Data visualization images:
+ + + + +

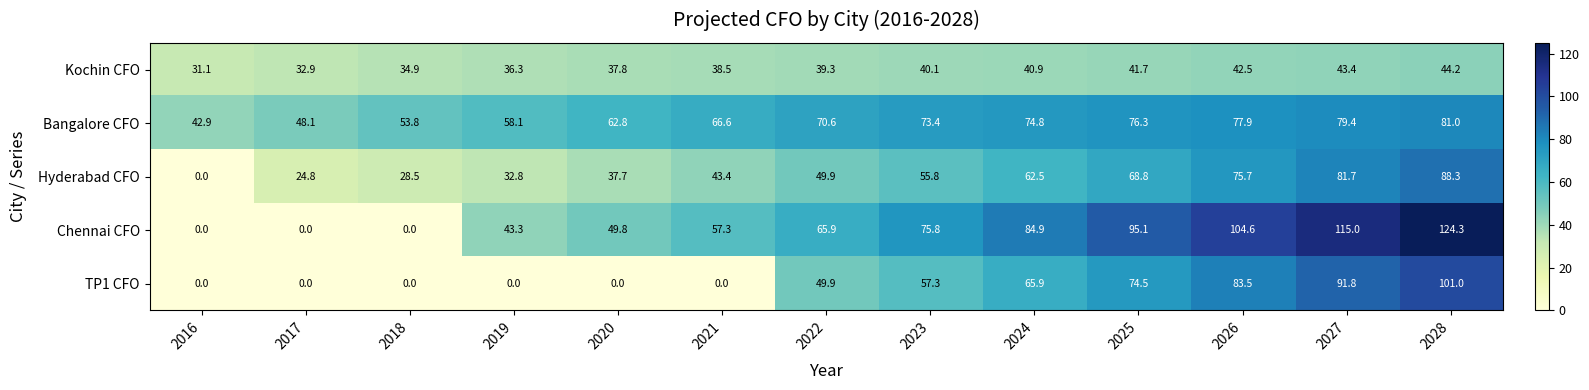

Which series has the largest total across all categories?

Bangalore CFO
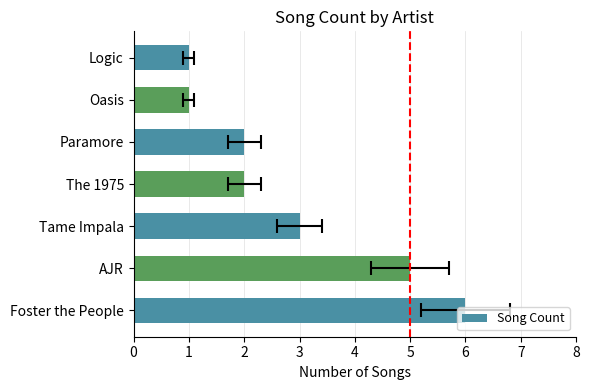

What is the sum of all values?

20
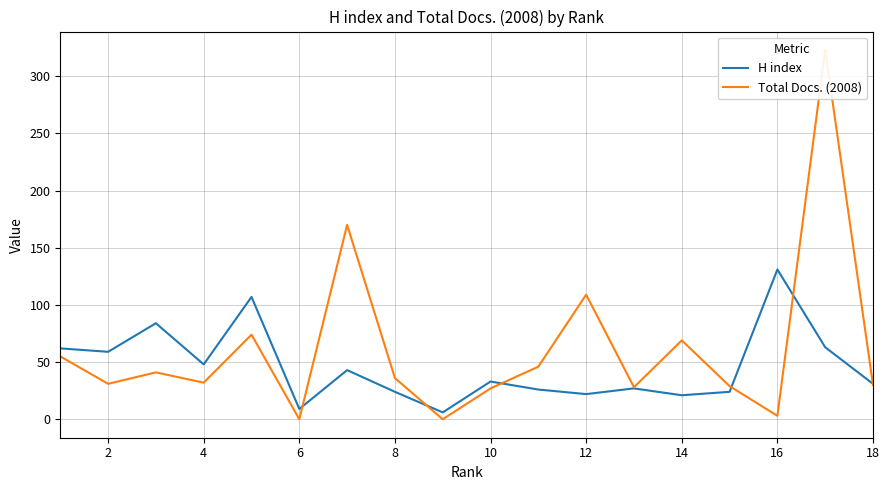

True or false: H index has a value of 31 at 18.

True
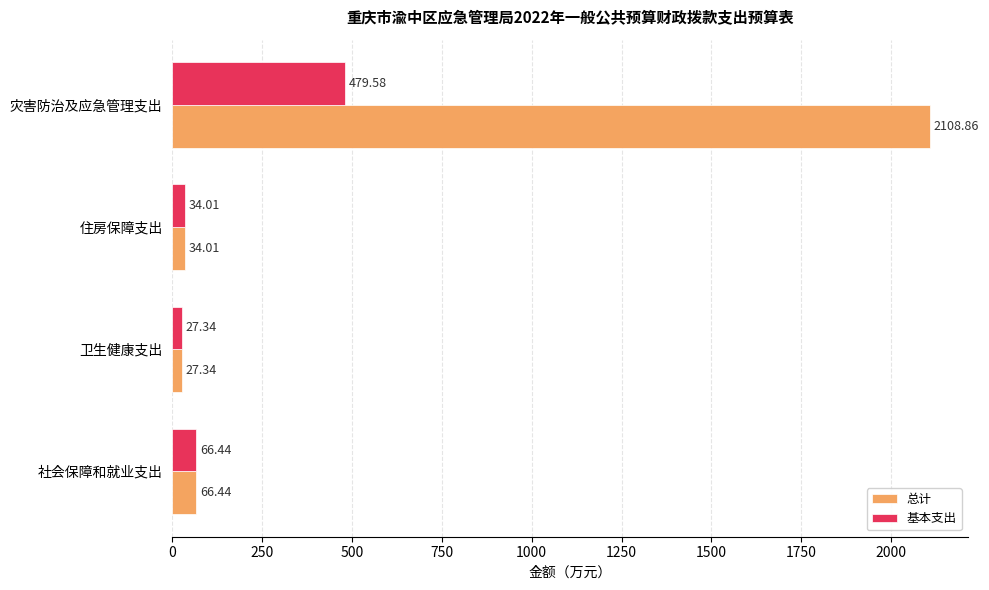

At which category is the sum across all series the highest?

灾害防治及应急管理支出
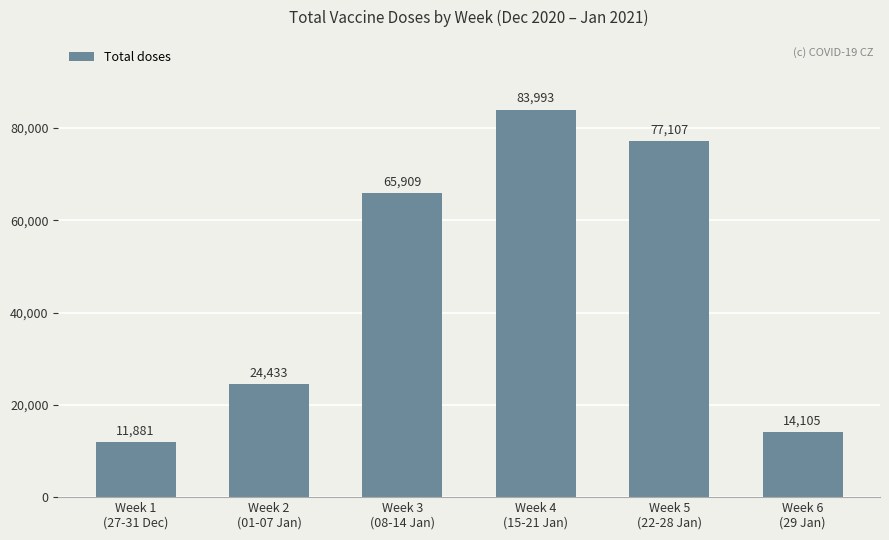

Does the chart contain any negative values?

No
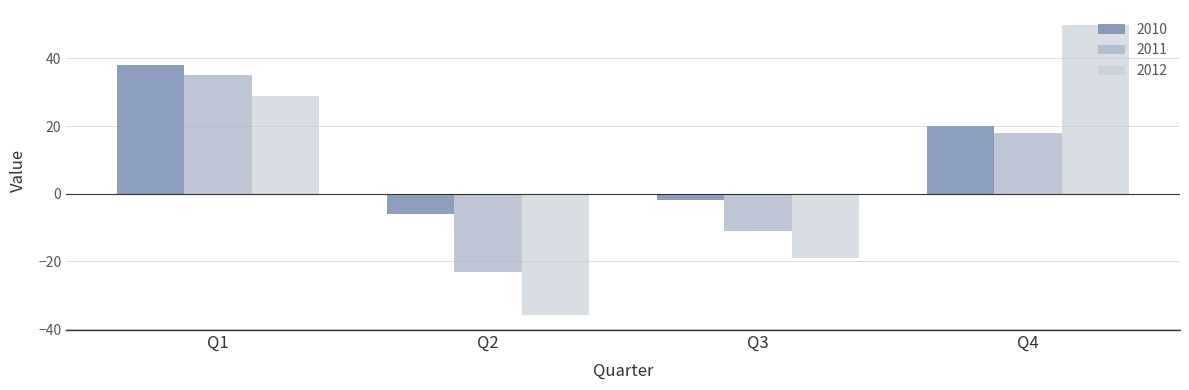

Reading left to right, extract all data points from this chart.

2010: Q1=38	Q2=-6	Q3=-2	Q4=20
2011: Q1=35	Q2=-23	Q3=-11	Q4=18
2012: Q1=29	Q2=-36	Q3=-19	Q4=50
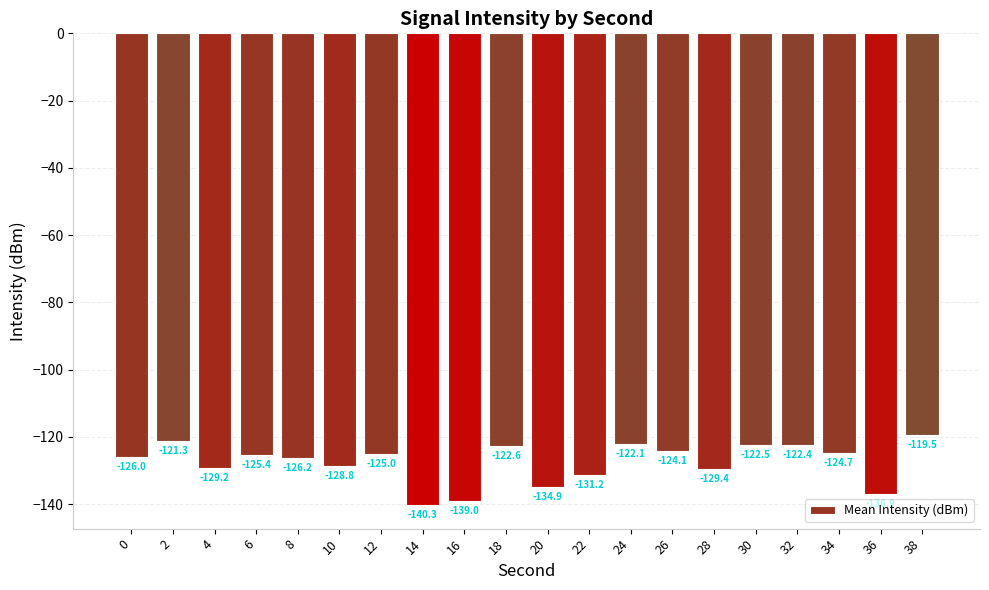

What is the minimum value shown in the chart?

-140.3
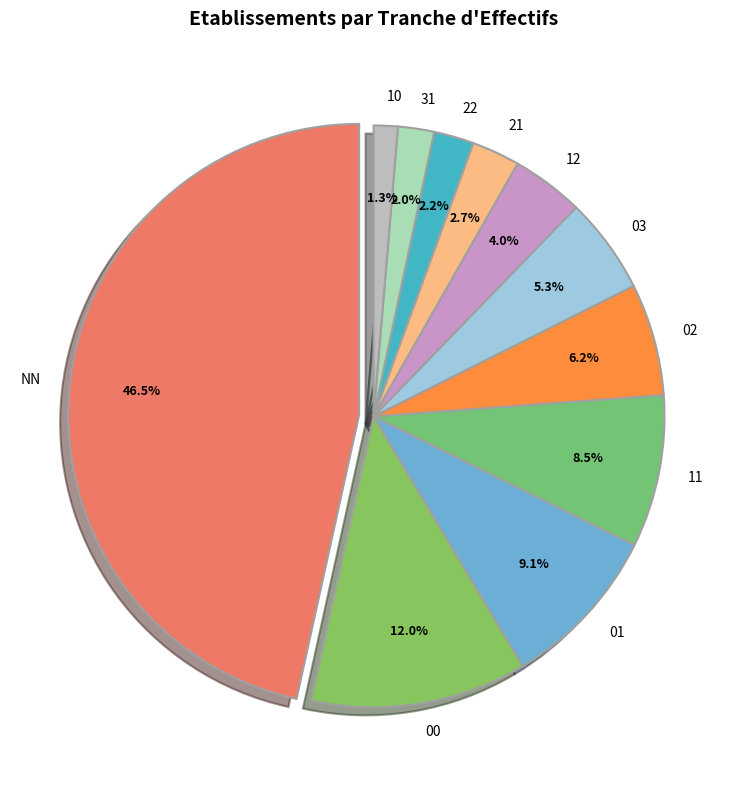

Combined, what portion of the pie is 12 and 02?

10.2%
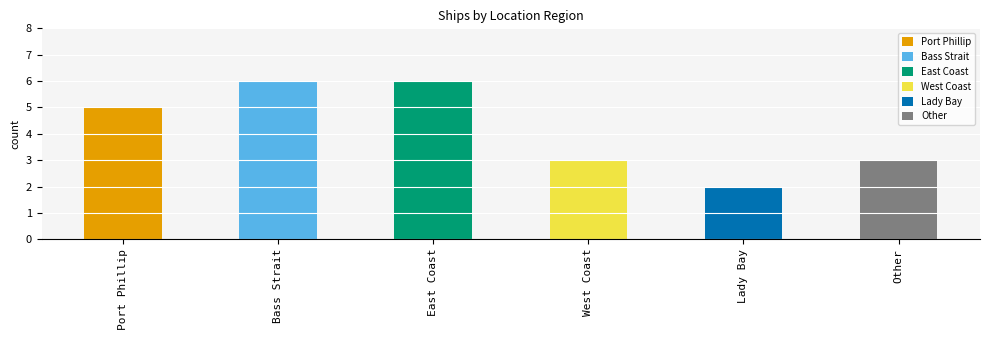

What is the sum of the values at Lady Bay and Port Phillip?

7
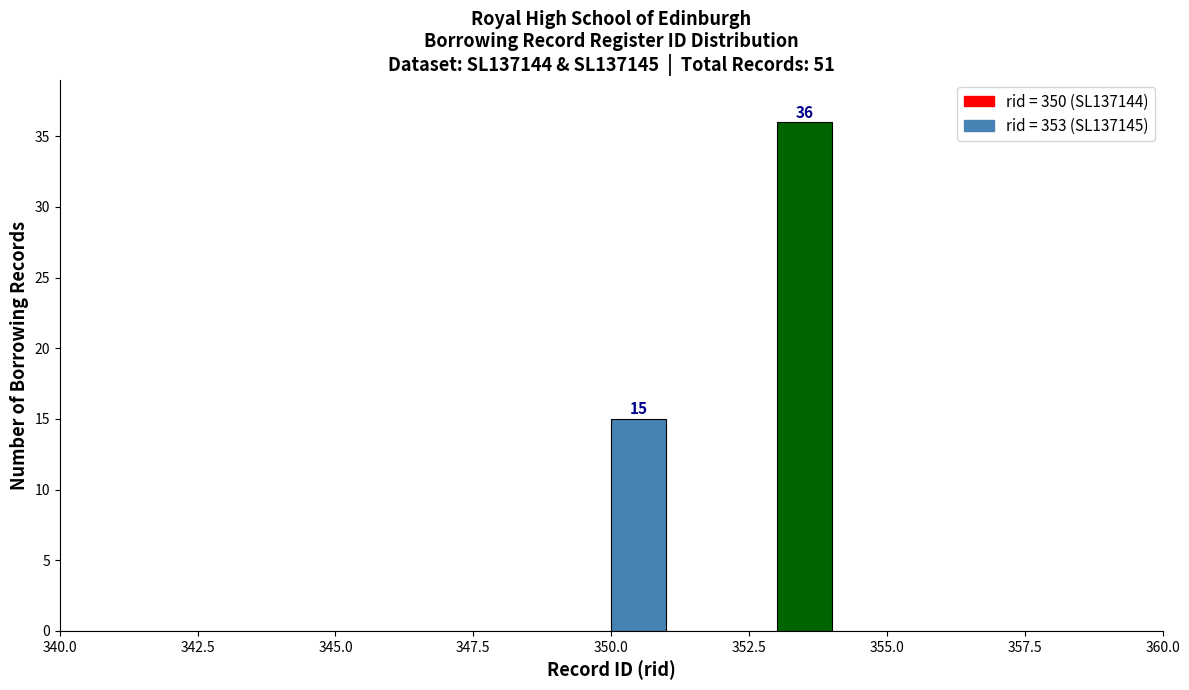

Read against the x-axis, roughly where is the centre of the tallest bar?

353.5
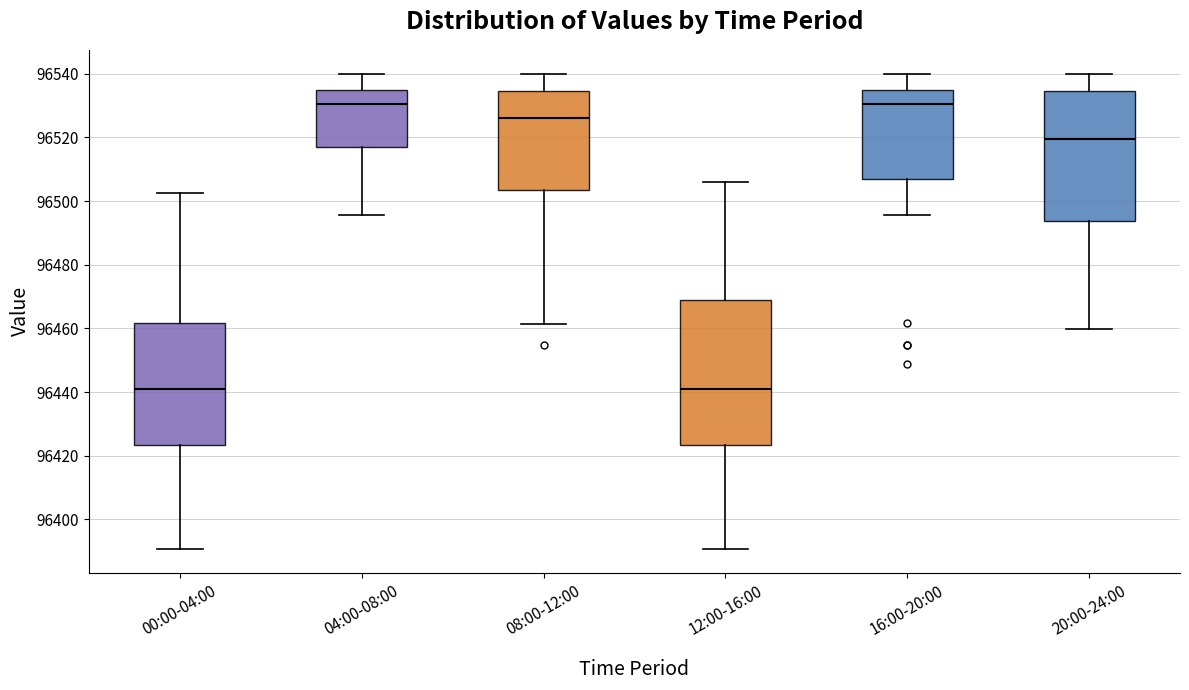

Reading left to right, read every box against the y-axis: the position of its median line, the range the box covers, and the ends of its whiskers. The values are not printed on the chart, so give them approximately, as read against the axis.

00:00-04:00: median 96442, box 96424 to 96462, whiskers 96390 to 96502
04:00-08:00: median 96530, box 96516 to 96534, whiskers 96496 to 96540
08:00-12:00: median 96526, box 96504 to 96534, whiskers 96462 to 96540
12:00-16:00: median 96442, box 96424 to 96468, whiskers 96390 to 96506
16:00-20:00: median 96530, box 96506 to 96534, whiskers 96496 to 96540
20:00-24:00: median 96520, box 96494 to 96534, whiskers 96460 to 96540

+ + + + +

= Goal of the exercise =
Copy out every line of the entries above word for word, omitting the images.

= Task output =
Which series has the largest total across all categories?

Bangalore CFO

What is the sum of all values?

20

True or false: H index has a value of 31 at 18.

True

At which category is the sum across all series the highest?

灾害防治及应急管理支出

Does the chart contain any negative values?

No

Reading left to right, extract all data points from this chart.

2010: Q1=38	Q2=-6	Q3=-2	Q4=20
2011: Q1=35	Q2=-23	Q3=-11	Q4=18
2012: Q1=29	Q2=-36	Q3=-19	Q4=50

What is the minimum value shown in the chart?

-140.3

Combined, what portion of the pie is 12 and 02?

10.2%

What is the sum of the values at Lady Bay and Port Phillip?

7

Read against the x-axis, roughly where is the centre of the tallest bar?

353.5

Reading left to right, read every box against the y-axis: the position of its median line, the range the box covers, and the ends of its whiskers. The values are not printed on the chart, so give them approximately, as read against the axis.

00:00-04:00: median 96442, box 96424 to 96462, whiskers 96390 to 96502
04:00-08:00: median 96530, box 96516 to 96534, whiskers 96496 to 96540
08:00-12:00: median 96526, box 96504 to 96534, whiskers 96462 to 96540
12:00-16:00: median 96442, box 96424 to 96468, whiskers 96390 to 96506
16:00-20:00: median 96530, box 96506 to 96534, whiskers 96496 to 96540
20:00-24:00: median 96520, box 96494 to 96534, whiskers 96460 to 96540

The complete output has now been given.